Lily.
O brilho deslumbrante das lantejoulas prateadas em meu vestido refletia-se no espelho do quarto do casal. A luxuosa limusine, elegantemente estacionada à porta de casa, aguardava-me para conduzir ao Dolby Theatre, em Los Angeles. Aos 21 anos, encontrava-me indicada para um prestigioso prêmio da Academia de Cinema de Hollywood, sendo reconhecida como a melhor atriz coadjuvante. Nesse momento crucial da minha carreira, eu brilhava como a estrela mais radiante no vasto céu da indústria cinematográfica. Contudo, por trás desse sonho, uma realidade sombria e deteriorada se escondia, revelando-se por entre as cortinas e câmeras.
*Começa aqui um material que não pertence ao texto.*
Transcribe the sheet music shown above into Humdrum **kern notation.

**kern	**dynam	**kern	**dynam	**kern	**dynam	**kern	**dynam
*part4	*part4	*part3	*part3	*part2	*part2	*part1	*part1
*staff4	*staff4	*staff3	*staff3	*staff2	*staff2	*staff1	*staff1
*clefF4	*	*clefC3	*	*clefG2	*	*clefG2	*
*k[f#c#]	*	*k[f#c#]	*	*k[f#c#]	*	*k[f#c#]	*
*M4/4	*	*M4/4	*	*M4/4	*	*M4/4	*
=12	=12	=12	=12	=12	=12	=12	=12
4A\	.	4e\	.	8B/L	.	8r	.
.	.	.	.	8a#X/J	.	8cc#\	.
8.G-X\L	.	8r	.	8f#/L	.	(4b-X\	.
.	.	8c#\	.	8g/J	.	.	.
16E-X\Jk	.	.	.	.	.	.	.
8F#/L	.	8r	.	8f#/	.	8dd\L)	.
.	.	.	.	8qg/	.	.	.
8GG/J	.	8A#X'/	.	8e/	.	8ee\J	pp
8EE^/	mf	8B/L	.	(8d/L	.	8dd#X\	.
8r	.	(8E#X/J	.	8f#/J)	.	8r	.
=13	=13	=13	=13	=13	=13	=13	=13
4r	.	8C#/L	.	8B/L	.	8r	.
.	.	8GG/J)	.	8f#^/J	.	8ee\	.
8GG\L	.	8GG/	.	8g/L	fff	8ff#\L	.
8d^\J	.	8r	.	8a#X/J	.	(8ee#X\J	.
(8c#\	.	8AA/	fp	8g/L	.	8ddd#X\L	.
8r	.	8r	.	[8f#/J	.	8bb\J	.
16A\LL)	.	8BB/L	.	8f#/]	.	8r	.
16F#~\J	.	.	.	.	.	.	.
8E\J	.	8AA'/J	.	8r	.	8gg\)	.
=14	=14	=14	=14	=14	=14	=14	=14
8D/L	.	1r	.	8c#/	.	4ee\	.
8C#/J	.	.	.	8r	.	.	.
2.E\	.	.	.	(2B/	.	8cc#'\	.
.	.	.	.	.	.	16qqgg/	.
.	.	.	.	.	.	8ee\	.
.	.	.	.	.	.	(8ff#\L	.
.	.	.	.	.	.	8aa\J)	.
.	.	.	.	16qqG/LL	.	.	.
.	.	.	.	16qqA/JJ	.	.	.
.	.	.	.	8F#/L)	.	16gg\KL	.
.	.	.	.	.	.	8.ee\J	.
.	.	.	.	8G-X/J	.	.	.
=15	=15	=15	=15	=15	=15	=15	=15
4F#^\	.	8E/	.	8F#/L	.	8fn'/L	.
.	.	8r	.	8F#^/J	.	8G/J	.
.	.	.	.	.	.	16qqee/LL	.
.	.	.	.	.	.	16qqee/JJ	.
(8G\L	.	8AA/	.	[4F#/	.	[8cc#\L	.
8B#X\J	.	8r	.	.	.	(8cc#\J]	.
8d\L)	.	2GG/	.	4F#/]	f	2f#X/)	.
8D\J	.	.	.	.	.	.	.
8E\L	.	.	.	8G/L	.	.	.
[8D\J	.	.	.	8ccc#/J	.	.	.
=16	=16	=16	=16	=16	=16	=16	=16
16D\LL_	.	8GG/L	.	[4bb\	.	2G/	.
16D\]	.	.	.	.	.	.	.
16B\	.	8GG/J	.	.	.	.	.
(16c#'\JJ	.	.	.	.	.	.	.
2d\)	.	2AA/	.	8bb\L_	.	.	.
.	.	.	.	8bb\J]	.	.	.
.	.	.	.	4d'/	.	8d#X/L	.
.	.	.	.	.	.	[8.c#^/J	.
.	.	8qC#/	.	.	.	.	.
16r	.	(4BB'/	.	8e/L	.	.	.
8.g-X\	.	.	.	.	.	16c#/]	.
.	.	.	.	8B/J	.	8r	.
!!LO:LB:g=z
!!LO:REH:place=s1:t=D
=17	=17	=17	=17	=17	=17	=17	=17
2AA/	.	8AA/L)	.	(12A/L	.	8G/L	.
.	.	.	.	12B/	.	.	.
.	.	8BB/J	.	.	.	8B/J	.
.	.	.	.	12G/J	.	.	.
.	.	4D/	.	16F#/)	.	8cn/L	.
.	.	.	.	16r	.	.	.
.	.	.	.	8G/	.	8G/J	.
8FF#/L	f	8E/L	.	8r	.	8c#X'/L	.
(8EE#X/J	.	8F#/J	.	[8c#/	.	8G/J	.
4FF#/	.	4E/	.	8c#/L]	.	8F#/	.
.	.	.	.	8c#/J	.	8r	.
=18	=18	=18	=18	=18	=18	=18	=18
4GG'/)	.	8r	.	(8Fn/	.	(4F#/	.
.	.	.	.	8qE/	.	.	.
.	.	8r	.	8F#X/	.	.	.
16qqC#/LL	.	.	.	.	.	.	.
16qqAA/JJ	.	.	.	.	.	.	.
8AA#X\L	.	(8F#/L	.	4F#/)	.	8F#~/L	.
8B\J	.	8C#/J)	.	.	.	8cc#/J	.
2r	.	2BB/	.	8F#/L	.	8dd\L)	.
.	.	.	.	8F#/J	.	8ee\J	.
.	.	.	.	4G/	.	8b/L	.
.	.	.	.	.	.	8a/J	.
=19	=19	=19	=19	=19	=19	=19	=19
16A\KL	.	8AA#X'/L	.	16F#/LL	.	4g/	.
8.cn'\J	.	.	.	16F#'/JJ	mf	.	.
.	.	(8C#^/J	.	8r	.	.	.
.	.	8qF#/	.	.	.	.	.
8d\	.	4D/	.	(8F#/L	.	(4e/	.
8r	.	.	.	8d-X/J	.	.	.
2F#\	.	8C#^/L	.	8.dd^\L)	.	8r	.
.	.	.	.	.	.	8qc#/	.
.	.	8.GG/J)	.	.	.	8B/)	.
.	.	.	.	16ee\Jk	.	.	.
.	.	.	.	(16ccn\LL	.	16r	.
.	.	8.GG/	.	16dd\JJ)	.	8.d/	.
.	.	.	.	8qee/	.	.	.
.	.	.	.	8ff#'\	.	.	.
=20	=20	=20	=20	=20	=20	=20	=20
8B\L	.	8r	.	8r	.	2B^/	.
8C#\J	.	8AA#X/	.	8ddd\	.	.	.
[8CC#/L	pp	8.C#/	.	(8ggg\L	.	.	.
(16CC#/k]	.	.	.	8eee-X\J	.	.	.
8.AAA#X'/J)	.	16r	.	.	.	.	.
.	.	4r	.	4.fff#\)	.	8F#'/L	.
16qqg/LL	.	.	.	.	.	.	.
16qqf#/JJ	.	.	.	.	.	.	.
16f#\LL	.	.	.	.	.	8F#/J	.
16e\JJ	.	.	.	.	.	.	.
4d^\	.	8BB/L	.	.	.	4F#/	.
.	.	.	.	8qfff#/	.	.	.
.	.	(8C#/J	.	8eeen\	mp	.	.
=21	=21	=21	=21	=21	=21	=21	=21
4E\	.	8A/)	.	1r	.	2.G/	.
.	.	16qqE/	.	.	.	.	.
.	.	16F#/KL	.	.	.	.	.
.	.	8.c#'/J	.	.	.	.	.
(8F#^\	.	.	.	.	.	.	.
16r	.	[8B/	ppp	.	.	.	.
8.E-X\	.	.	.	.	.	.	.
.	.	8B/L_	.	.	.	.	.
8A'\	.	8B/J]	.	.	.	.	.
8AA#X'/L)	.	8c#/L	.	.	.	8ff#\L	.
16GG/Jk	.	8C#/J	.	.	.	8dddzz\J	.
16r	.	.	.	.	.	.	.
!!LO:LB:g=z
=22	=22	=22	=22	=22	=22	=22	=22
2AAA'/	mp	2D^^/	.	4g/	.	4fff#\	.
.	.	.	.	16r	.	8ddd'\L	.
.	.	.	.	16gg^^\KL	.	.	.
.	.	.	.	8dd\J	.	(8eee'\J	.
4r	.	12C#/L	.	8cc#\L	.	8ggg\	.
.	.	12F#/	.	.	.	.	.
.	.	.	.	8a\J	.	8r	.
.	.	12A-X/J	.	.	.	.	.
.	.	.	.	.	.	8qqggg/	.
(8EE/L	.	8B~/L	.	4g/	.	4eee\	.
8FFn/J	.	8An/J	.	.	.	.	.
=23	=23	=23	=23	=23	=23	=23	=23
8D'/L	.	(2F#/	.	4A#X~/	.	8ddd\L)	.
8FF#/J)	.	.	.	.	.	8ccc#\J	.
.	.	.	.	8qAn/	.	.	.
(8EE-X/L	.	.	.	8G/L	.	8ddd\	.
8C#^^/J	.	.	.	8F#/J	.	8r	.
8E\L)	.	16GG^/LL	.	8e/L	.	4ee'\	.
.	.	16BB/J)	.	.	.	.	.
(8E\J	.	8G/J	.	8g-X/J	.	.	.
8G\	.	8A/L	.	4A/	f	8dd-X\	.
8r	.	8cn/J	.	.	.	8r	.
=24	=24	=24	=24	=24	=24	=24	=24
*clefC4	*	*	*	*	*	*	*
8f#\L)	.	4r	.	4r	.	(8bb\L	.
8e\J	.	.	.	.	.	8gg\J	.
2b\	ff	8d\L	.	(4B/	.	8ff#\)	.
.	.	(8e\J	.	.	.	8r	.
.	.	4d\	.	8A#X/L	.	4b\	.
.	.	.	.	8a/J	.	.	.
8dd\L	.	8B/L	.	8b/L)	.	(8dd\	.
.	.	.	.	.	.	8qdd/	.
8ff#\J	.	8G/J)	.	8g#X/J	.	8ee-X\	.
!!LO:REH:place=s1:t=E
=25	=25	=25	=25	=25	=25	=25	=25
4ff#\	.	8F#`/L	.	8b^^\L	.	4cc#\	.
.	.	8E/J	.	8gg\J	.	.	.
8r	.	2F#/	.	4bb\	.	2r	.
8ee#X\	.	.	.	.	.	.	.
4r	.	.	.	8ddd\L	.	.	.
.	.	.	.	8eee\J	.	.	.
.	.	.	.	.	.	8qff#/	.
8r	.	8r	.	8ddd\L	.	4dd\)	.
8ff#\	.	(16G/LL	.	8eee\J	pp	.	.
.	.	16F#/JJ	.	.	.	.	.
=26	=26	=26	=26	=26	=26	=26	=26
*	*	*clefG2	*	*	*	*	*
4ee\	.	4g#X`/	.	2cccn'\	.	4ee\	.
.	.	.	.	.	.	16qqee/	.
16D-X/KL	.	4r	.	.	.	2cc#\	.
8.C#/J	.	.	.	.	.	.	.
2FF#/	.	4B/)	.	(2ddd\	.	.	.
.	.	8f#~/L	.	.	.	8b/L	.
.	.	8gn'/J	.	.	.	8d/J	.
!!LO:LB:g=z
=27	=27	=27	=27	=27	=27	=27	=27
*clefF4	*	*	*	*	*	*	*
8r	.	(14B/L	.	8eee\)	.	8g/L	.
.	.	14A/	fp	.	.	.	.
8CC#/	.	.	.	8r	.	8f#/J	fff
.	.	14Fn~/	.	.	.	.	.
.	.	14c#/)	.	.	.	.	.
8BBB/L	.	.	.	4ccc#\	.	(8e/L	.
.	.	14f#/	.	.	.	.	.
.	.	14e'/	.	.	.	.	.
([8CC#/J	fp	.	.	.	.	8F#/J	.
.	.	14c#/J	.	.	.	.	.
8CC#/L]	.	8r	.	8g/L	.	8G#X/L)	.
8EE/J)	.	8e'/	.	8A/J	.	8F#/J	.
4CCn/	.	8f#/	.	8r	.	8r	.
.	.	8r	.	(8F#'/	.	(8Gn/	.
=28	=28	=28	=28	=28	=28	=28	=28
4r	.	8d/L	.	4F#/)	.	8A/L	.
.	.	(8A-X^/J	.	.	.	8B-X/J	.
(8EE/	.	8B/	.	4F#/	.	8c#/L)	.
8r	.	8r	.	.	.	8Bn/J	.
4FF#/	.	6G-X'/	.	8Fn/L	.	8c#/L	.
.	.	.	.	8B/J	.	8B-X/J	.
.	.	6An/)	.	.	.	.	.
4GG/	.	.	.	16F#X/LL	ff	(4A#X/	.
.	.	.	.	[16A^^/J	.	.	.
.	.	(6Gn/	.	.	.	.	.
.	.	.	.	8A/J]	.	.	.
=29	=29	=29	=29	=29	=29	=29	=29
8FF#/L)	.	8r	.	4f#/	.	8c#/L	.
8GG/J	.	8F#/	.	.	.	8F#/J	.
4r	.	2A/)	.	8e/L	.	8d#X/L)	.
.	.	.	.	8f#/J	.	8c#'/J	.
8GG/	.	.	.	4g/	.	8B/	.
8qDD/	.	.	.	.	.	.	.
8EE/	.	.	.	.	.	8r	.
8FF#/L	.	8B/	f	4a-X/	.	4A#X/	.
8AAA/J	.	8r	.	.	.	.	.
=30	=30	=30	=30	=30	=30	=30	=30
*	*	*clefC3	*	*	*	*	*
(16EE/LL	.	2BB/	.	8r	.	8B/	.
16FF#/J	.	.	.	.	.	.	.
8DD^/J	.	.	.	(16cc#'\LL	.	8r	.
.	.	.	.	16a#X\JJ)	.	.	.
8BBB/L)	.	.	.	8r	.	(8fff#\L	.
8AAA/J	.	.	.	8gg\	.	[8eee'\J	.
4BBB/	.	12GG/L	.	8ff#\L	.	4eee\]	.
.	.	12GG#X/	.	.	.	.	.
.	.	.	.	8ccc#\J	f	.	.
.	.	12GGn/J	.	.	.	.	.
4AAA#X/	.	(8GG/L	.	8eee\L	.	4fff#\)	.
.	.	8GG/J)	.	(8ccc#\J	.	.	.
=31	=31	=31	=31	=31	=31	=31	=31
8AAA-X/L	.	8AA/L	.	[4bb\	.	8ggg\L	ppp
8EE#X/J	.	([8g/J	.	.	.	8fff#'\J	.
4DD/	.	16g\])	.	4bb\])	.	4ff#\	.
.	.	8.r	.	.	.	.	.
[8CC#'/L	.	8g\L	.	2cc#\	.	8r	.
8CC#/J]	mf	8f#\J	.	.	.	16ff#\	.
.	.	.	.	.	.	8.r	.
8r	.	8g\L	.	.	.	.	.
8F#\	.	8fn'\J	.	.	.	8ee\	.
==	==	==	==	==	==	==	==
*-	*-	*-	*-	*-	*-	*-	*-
Mesmo após estar elegantemente trajada, optei por abandonar o deslumbrante conjunto de brilho. Despojei-me das joias suntuosas e do vestido, aproveitando o fato de que Jack, meu parceiro e talentoso ator, já havia seguido para a cerimônia antes de mim. Fui rápida em dar seguimento ao meu meticulosamente planejado plano de fuga. Deslizei a mala preparada de debaixo da cama, mudei meu visual ao adotar uma peruca preta e lisa, e recolhi os documentos falsificados obtidos no mercado clandestino para a viagem. Desci para o carro, adotando a nova identidade de Lily e deixando para trás o nome Sara Jim. Em menos de meia hora, já estava no hangar do aeroporto internacional, pronta para embarcar no avião fretado. O motorista contratado exclusivamente para esse trajeto foi recompensado para desaparecer, mantendo meus atos em absoluto sigilo.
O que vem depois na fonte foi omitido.